Drugs Health Pharma

US regulator gives green light for first-ever drug for severe frostbite

HQ Team

February 16, 2024: The U.S. Food and Drug Administration (FDA) has approved the first-ever drug, iloprost, to treat severe frostbite in adults, which will reduce the risk of amputations. The drug will be sold under the brand name Aurlumyn by Eicos Sciences Inc

“This approval provides patients with the first-ever treatment option for severe frostbite,” said Norman Stockbridge, M.D., Ph.D., director of the Division of Cardiology and Nephrology in the FDA’s Center for Drug Evaluation and Research. “Having this new option provides physicians with a tool that will help prevent the lifechanging amputation of one’s frostbitten fingers or toes.”

Frostbite can happen when a person is exposed to extremely cold temperatures. It leads to a loss of feeling in the areas it affects, usually extremities such as the nose, ears, cheeks, chin, fingers, and toes. Frostbite can permanently damage the body, and severe cases can lead to amputation 

Iloprost, the active ingredient in Aurlumyn, prevents blood from clotting and improves blood circulation.

Drug efficacy

In a controlled trial 47 adults with severe frostbite were placed in three random groups, and each was treated with aspirin by vein and standard of care. Group 1 received iloprost for 6 hours daily for up to 8 days. The two other groups received other medications unapproved for frostbite, given with iloprost (Group 2) or without iloprost (Group 3). 

After a week, the efficacy of iloprost was measured with a bonescan to predict the need for amputation.

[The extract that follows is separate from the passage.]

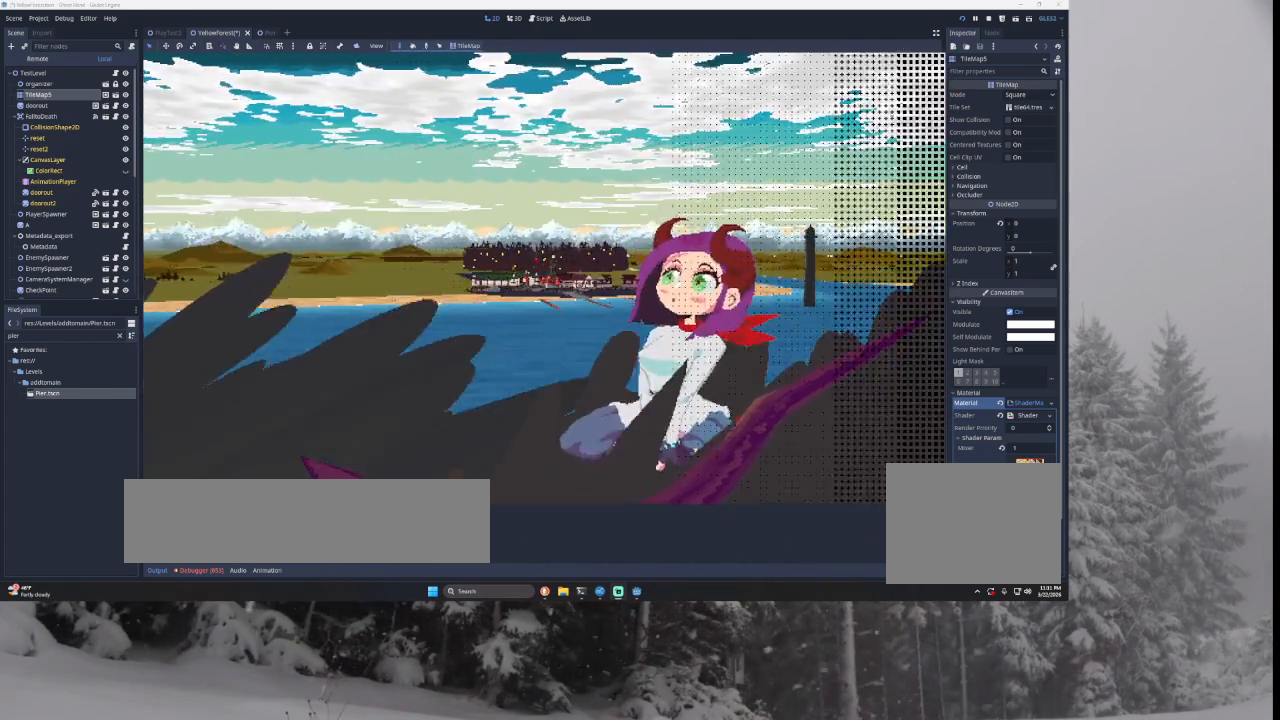
{"buttons": [], "left_stick": "right", "right_stick": "center", "events": [[100, "SQUARE", "up"], [367, "left_stick", "right"]]}
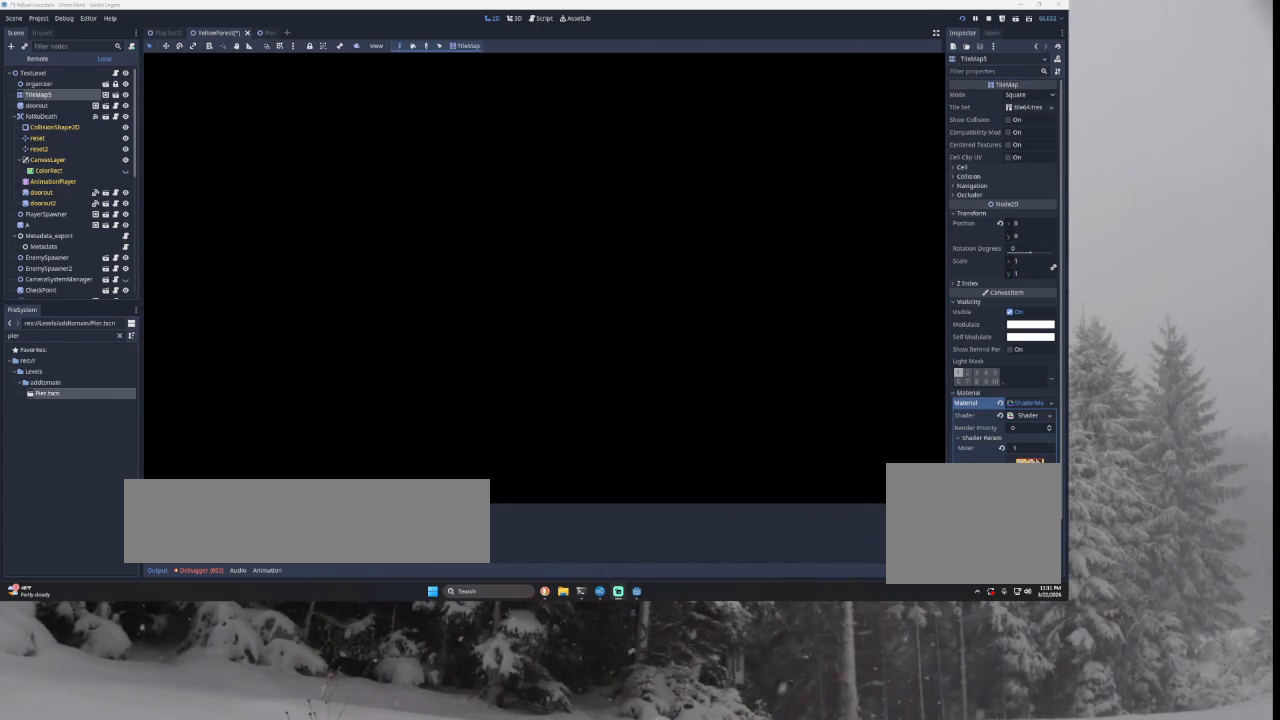
{"buttons": [], "left_stick": "right", "right_stick": "center", "events": []}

The group that received iloprost alone saw 0% need for amputatuion (none out of 16) compared to 19% (3 out of 16) and 60% in Group 2 and 3 (9 out of 15), respectively. 

The presence of the bone scan abnormality was significantly lower in the two groups receiving iloprost. A followup was done on patients who needed an amputation later on. The results were in consonance with the bone scan findings.

Side effects

According to the researchers, the most common side effects of Aurlumyn include headache, flushing, heart palpitations, fast heart rate, nausea, vomiting, dizziness, and hypotension (low blood pressure). 

Aurlumyn received Priority Review and Orphan Drug designations for this indication.

Iloprost was originally approved in 2004 for the treatment of pulmonary arterial hypertension.